Strictly because you wanted to be an artist?

“Strictly because I wanted to do things my way. Had I been a white collar, stand-up, iron-your-shirt kind of guy, maybe she would have gone for it. But because I showed myself to be a lot more of a rockstar, denim-wearing, out-there, pot-smoking, girl-bringing-in-the-night kind of guy, it wasn’t a good look for me. It wasn’t. And I understand that. But I didn’t know what else to do. I was fighting so hard to use whatever bits of youth that I had to take advantage of all the times where I felt like I didn’t have shit.”

That’s a cool way to put it.

“Yeah. And I still feel that way.
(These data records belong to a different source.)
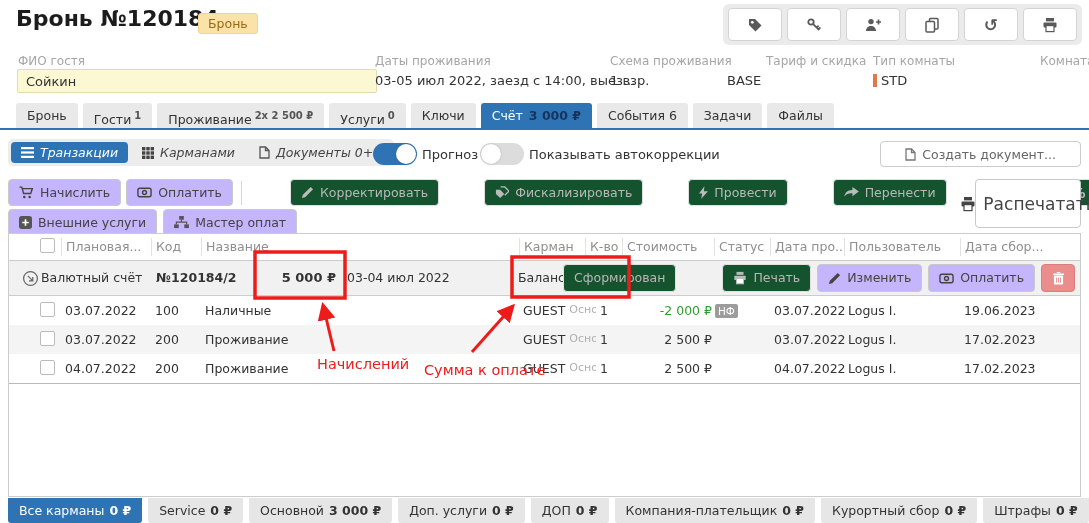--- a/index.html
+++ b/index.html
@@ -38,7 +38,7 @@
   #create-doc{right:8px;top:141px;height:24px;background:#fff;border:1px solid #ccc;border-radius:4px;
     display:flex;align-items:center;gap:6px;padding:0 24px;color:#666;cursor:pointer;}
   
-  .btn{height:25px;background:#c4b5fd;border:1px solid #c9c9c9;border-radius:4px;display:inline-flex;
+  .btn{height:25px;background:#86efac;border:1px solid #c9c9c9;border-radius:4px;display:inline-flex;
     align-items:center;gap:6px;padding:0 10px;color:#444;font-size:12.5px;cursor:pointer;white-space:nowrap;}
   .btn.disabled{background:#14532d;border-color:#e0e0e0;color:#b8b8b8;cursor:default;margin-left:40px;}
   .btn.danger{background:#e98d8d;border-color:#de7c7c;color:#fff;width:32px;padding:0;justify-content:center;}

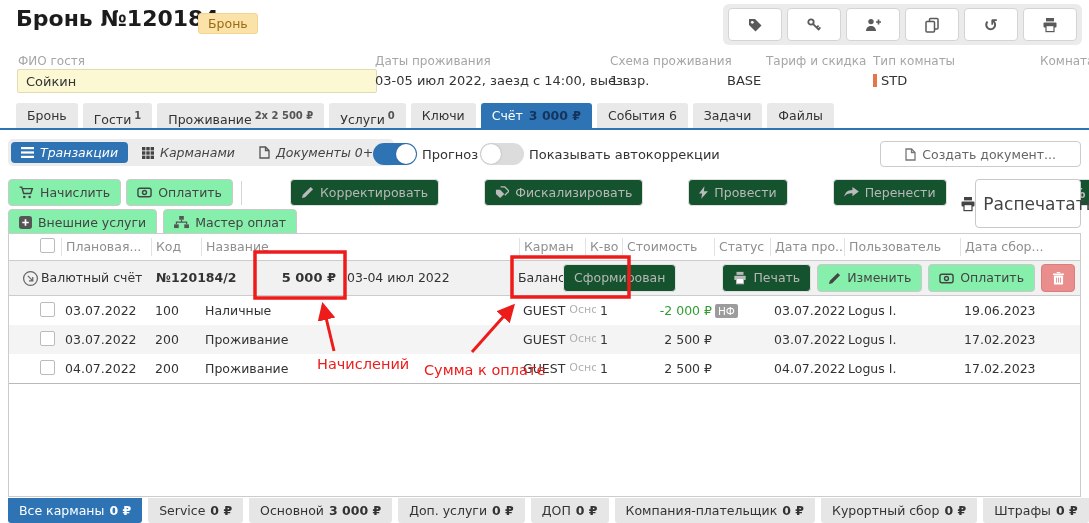--- a/index.html
+++ b/index.html
@@ -295,15 +295,6 @@
 <div class="abs" id="act-row2">
   <div class="btn">
       <span class="ibx">
-        <svg width="13" height="13" viewBox="0 0 14 14">
-          <rect width="14" height="14" rx="3" fill="#555"></rect>
-          <path d="M7 3.5v7M3.5 7h7" stroke="#fff" stroke-width="1.8"></path>
-        </svg>
-      </span>
-      <span>Внешние услуги</span>
-    </div>
-  <div class="btn">
-      <span class="ibx">
         <svg width="15" height="13" viewBox="0 0 16 14" fill="#555">
           <rect x="5.5" width="5" height="4"></rect>
           <rect y="9" width="5" height="4"></rect>

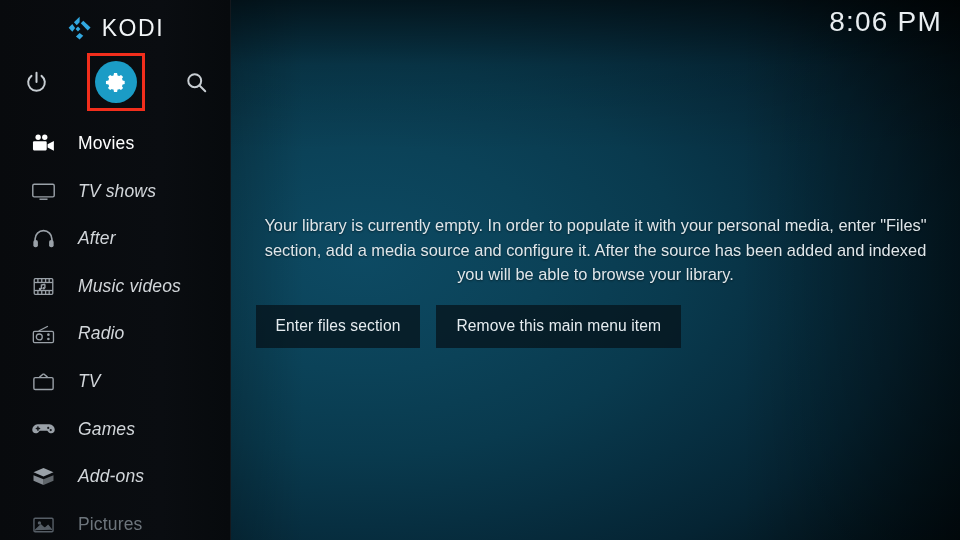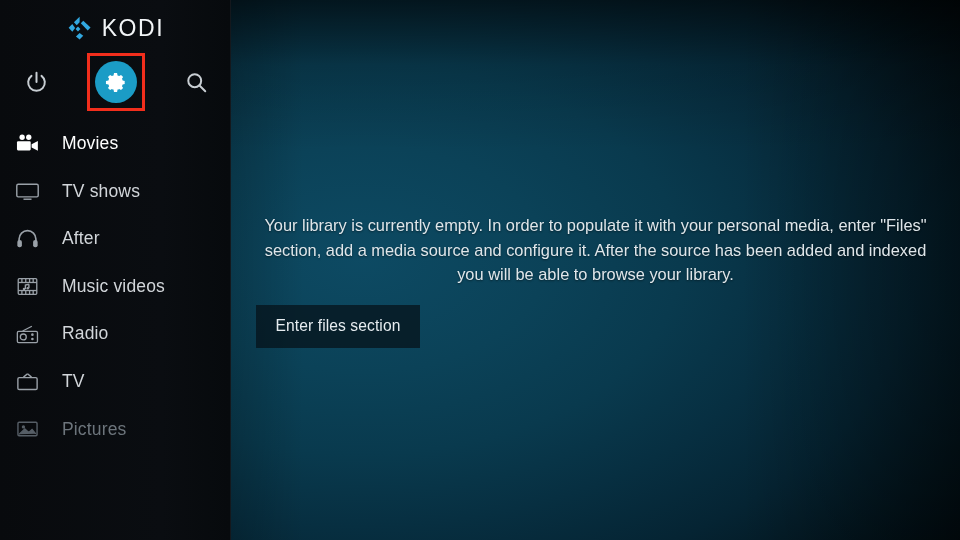--- a/index.html
+++ b/index.html
@@ -331,6 +331,7 @@
     </div>
   </div>
 
+  <div class="clock">8:06 PM</div>
 
   <div class="main">
     <div class="empty-block">

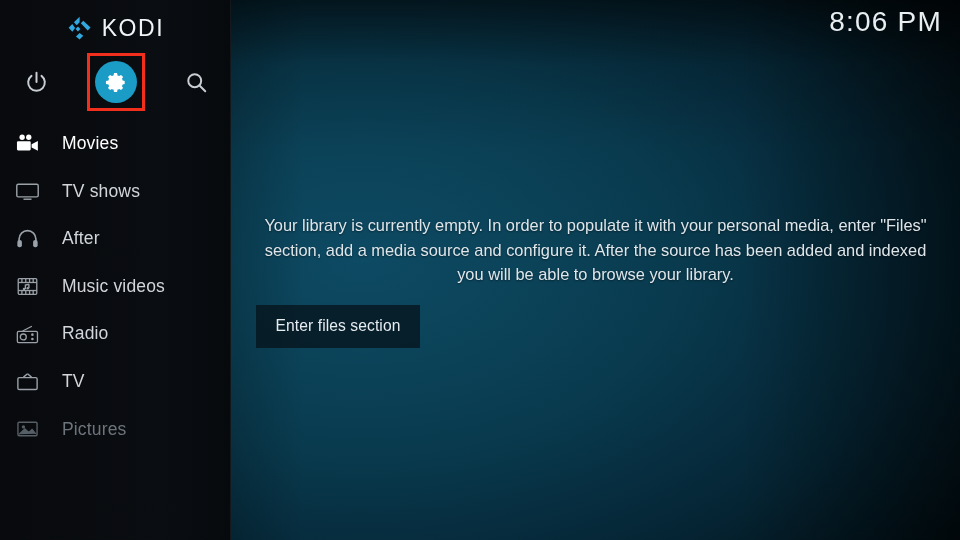--- a/index.html
+++ b/index.html
@@ -107,7 +107,7 @@
     position:relative;
     height:47.6px;
     display:flex; align-items:center;
-    padding-left:10px;
+    padding-left:26px;
   }
   .menu-icon {
     width:34px; height:30px;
Except now, at the age of twenty-one, everything is falling into place — but in a way where discipline has to come into play now.”

You’ve been shown in a couple of galleries?

“Yeah, I have. And I’ve had some gallery owners buy my work. I have art in several countries, and it’s not because I’m the best painter. It’s not because my artwork is beautiful or anything like that. It’s just because I refuse to be a starving artist.”

The painting that you sold to my friend was nail polish on a shower curtain. Do you do that often?

Photo by Ash Hoden

“Oh goodness. Let me put it to you like this: if it was nail polish on the curtain (he laughs), let’s just say that [that] was a prime example of me using super-powers and proving to myself that I can turn absolutely — nail polish and curtains — into an interview with Ash Hoden.

That is exactly what happened.

“Somehow, some way man. I’m blessed.”

So most of it is on canvas with regular paint?

“Well, actually, I’ve been experimenting. I just did some on camouflage. I’ve done double-sided paintings on denim. I’ve done sculptures. I’ve designed clothes, as in I’ve chopped and screwed my own clothes. And I like to call myself a model because it makes getting girls a little easier.”

What’s next?

“Time will tell. But I will say that whatever does come next will be great, terrible, powerful, all at the same time.”

I think he’s probably right about that.